• [Estratto fornito]
☆ ☆ ☆ ☆ ☆ ☆ ☆

Ordinanza di Cassazione Civile Sez. L Num. 9555 Anno 2024
Civile Ord. Sez. L Num. 9555 Anno 2024
Presidente: COGNOME NOME
Relatore: COGNOME
Data pubblicazione: 09/04/2024
ORDINANZA
sul ricorso 4840-2022 proposto da:
RAGIONE_RAGIONE_SOCIALE, in persona del legale rappresentante pro tempore, domiciliata in ROMA, INDIRIZZO, presso la CANCELLERIA DELLA CORTE SUPREMA DI CASSAZIONE, rappresentata e difesa dall’avvocato NOME COGNOME;
– ricorrente –
contro
COGNOME NOME, COGNOME NOME, COGNOME NOME, domiciliate in ROMA, INDIRIZZO, presso la CANCELLERIA DELLA CORTE SUPREMA DI CASSAZIONE, rappresentate e difese dall’avvocato NOME COGNOME;
– controricorrenti –
nonchè contro
RAGIONE_RAGIONE_SOCIALE IN LIQUIDAZIONE;
– intimata –
avverso la sentenza n. 4403/2021 della CORTE D’APPELLO di RAGIONE_RAGIONE_SOCIALE, depositata il 20/10/2021 R.G.N. 980/2020;
Oggetto
R.G.N. NUMERO_DOCUMENTO
COGNOME.

☆ ☆ ☆ ☆ ☆ ☆ ☆

• [Record archiviati]

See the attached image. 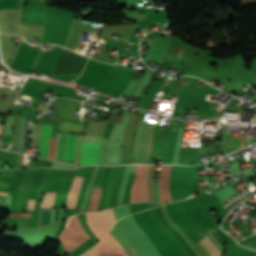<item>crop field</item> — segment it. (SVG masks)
<instances>
[{"label":"crop field","instance_id":"crop-field-1","mask_svg":"<svg viewBox=\"0 0 256 256\" xmlns=\"http://www.w3.org/2000/svg\"><path fill=\"white\" fill-rule=\"evenodd\" d=\"M77 138L78 136L76 135H70V139H69V135L58 134V140L56 139L57 140L56 158L66 161L68 139H69L67 161L73 163L76 144H77ZM81 140H82V136H79L76 155H75V161H74V163L76 164H78L79 147H80ZM100 146L101 144L82 142L81 148H80L79 164H99Z\"/></svg>","mask_w":256,"mask_h":256},{"label":"crop field","instance_id":"crop-field-2","mask_svg":"<svg viewBox=\"0 0 256 256\" xmlns=\"http://www.w3.org/2000/svg\"><path fill=\"white\" fill-rule=\"evenodd\" d=\"M132 217L162 256H183L176 244L154 223L149 209Z\"/></svg>","mask_w":256,"mask_h":256},{"label":"crop field","instance_id":"crop-field-3","mask_svg":"<svg viewBox=\"0 0 256 256\" xmlns=\"http://www.w3.org/2000/svg\"><path fill=\"white\" fill-rule=\"evenodd\" d=\"M149 168L150 166L136 165L131 203L139 201L148 202L149 194L147 190V183Z\"/></svg>","mask_w":256,"mask_h":256},{"label":"crop field","instance_id":"crop-field-4","mask_svg":"<svg viewBox=\"0 0 256 256\" xmlns=\"http://www.w3.org/2000/svg\"><path fill=\"white\" fill-rule=\"evenodd\" d=\"M82 256H129L109 233L91 250Z\"/></svg>","mask_w":256,"mask_h":256},{"label":"crop field","instance_id":"crop-field-5","mask_svg":"<svg viewBox=\"0 0 256 256\" xmlns=\"http://www.w3.org/2000/svg\"><path fill=\"white\" fill-rule=\"evenodd\" d=\"M89 237L79 225L77 215L69 217L64 229L59 237V240L80 245ZM58 239V238H57Z\"/></svg>","mask_w":256,"mask_h":256},{"label":"crop field","instance_id":"crop-field-6","mask_svg":"<svg viewBox=\"0 0 256 256\" xmlns=\"http://www.w3.org/2000/svg\"><path fill=\"white\" fill-rule=\"evenodd\" d=\"M86 221L94 235L100 240L108 231L103 226L98 212L85 213Z\"/></svg>","mask_w":256,"mask_h":256},{"label":"crop field","instance_id":"crop-field-7","mask_svg":"<svg viewBox=\"0 0 256 256\" xmlns=\"http://www.w3.org/2000/svg\"><path fill=\"white\" fill-rule=\"evenodd\" d=\"M51 124H39V155L48 157Z\"/></svg>","mask_w":256,"mask_h":256},{"label":"crop field","instance_id":"crop-field-8","mask_svg":"<svg viewBox=\"0 0 256 256\" xmlns=\"http://www.w3.org/2000/svg\"><path fill=\"white\" fill-rule=\"evenodd\" d=\"M109 233L120 242V244L130 254V256H141L139 252L135 249V247L131 244V242L122 233V231L117 227L116 224H114L113 228Z\"/></svg>","mask_w":256,"mask_h":256},{"label":"crop field","instance_id":"crop-field-9","mask_svg":"<svg viewBox=\"0 0 256 256\" xmlns=\"http://www.w3.org/2000/svg\"><path fill=\"white\" fill-rule=\"evenodd\" d=\"M171 166H162L161 175H169ZM169 176H160V199L161 202L171 201L168 191Z\"/></svg>","mask_w":256,"mask_h":256},{"label":"crop field","instance_id":"crop-field-10","mask_svg":"<svg viewBox=\"0 0 256 256\" xmlns=\"http://www.w3.org/2000/svg\"><path fill=\"white\" fill-rule=\"evenodd\" d=\"M200 242L210 254V256H218L222 254L221 251L213 244V242L208 238L207 235H205L204 239Z\"/></svg>","mask_w":256,"mask_h":256},{"label":"crop field","instance_id":"crop-field-11","mask_svg":"<svg viewBox=\"0 0 256 256\" xmlns=\"http://www.w3.org/2000/svg\"><path fill=\"white\" fill-rule=\"evenodd\" d=\"M99 214H100V217H101L105 227L109 231V229L112 226V224L114 222H116V220H115V218L113 216V213H112V209L110 208V209L105 210V211H100Z\"/></svg>","mask_w":256,"mask_h":256},{"label":"crop field","instance_id":"crop-field-12","mask_svg":"<svg viewBox=\"0 0 256 256\" xmlns=\"http://www.w3.org/2000/svg\"><path fill=\"white\" fill-rule=\"evenodd\" d=\"M52 210L39 212L38 228L51 224Z\"/></svg>","mask_w":256,"mask_h":256},{"label":"crop field","instance_id":"crop-field-13","mask_svg":"<svg viewBox=\"0 0 256 256\" xmlns=\"http://www.w3.org/2000/svg\"><path fill=\"white\" fill-rule=\"evenodd\" d=\"M101 189L93 188L88 210H97Z\"/></svg>","mask_w":256,"mask_h":256},{"label":"crop field","instance_id":"crop-field-14","mask_svg":"<svg viewBox=\"0 0 256 256\" xmlns=\"http://www.w3.org/2000/svg\"><path fill=\"white\" fill-rule=\"evenodd\" d=\"M56 193H46L41 202V208H51L55 199Z\"/></svg>","mask_w":256,"mask_h":256},{"label":"crop field","instance_id":"crop-field-15","mask_svg":"<svg viewBox=\"0 0 256 256\" xmlns=\"http://www.w3.org/2000/svg\"><path fill=\"white\" fill-rule=\"evenodd\" d=\"M33 205H34V200H29L27 209H31V211H32L33 210ZM27 211H30V210H27Z\"/></svg>","mask_w":256,"mask_h":256},{"label":"crop field","instance_id":"crop-field-16","mask_svg":"<svg viewBox=\"0 0 256 256\" xmlns=\"http://www.w3.org/2000/svg\"><path fill=\"white\" fill-rule=\"evenodd\" d=\"M10 217H30V214H11Z\"/></svg>","mask_w":256,"mask_h":256},{"label":"crop field","instance_id":"crop-field-17","mask_svg":"<svg viewBox=\"0 0 256 256\" xmlns=\"http://www.w3.org/2000/svg\"><path fill=\"white\" fill-rule=\"evenodd\" d=\"M54 142H55V140L51 141L50 157H52V158H53Z\"/></svg>","mask_w":256,"mask_h":256},{"label":"crop field","instance_id":"crop-field-18","mask_svg":"<svg viewBox=\"0 0 256 256\" xmlns=\"http://www.w3.org/2000/svg\"><path fill=\"white\" fill-rule=\"evenodd\" d=\"M242 246L256 250V245H252V244L246 243V244H242Z\"/></svg>","mask_w":256,"mask_h":256},{"label":"crop field","instance_id":"crop-field-19","mask_svg":"<svg viewBox=\"0 0 256 256\" xmlns=\"http://www.w3.org/2000/svg\"><path fill=\"white\" fill-rule=\"evenodd\" d=\"M123 168H124V166L120 167L119 175H118V178H117L118 181L120 180L121 174L123 172Z\"/></svg>","mask_w":256,"mask_h":256},{"label":"crop field","instance_id":"crop-field-20","mask_svg":"<svg viewBox=\"0 0 256 256\" xmlns=\"http://www.w3.org/2000/svg\"><path fill=\"white\" fill-rule=\"evenodd\" d=\"M37 133H38V125H37ZM35 135H36V125H35ZM36 146H37V136H36Z\"/></svg>","mask_w":256,"mask_h":256},{"label":"crop field","instance_id":"crop-field-21","mask_svg":"<svg viewBox=\"0 0 256 256\" xmlns=\"http://www.w3.org/2000/svg\"><path fill=\"white\" fill-rule=\"evenodd\" d=\"M0 195H4V196H6V195H7V193H6V192H1V191H0Z\"/></svg>","mask_w":256,"mask_h":256},{"label":"crop field","instance_id":"crop-field-22","mask_svg":"<svg viewBox=\"0 0 256 256\" xmlns=\"http://www.w3.org/2000/svg\"><path fill=\"white\" fill-rule=\"evenodd\" d=\"M230 109H233V108H230ZM233 110H236V109H233Z\"/></svg>","mask_w":256,"mask_h":256}]
</instances>
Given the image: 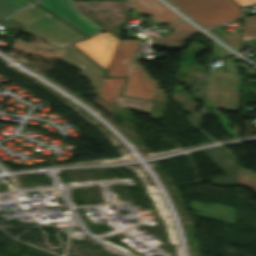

☆ ☆ ☆ ☆ ☆ ☆ ☆

• [Il problema] Riprendi l'ordinanza della Cassazione e prosegui il testo a partire dall'ultima riga riportata.

• [Risultato dell'esercizio]
Rep.
Ud. 07/02/2024
CC
udita la relazione della causa svolta nella camera di consiglio del 07/02/2024 dal AVV_NOTAIO NOME COGNOME.
FATTI DI CAUSA
NOME COGNOME, NOME COGNOME e NOME COGNOME convenivano in giudizio RAGIONE_RAGIONE_SOCIALE in liquidazione e RAGIONE_RAGIONE_SOCIALE affinché, accertata la nullità, invalidità e illegittimità degli accordi di conciliazione intervenuti con RAGIONE_RAGIONE_SOCIALE, fosse dichiarata la continuità ininterrotta del rapporto di lavoro con la detta società e la conseguente responsabilità solidale di entrambe le società per tutti i diritti retributivi e contrattuali di cui erano titolari le lavoratrici al momento del trasferimento di azienda dalla prima alla seconda società; chiedevano inoltre la condanna in solido delle convenute al pagamento di somme a titolo di buoni pasto residui e scatti di anzianità, oltre accessori.
Il giudice di primo grado rigettava la domanda nei confronti di RAGIONE_RAGIONE_SOCIALE e la accoglieva nei confronti di RAGIONE_RAGIONE_SOCIALE in liquidazione condannando quest’ultima società al pagamento delle somme richieste, oltre accessori.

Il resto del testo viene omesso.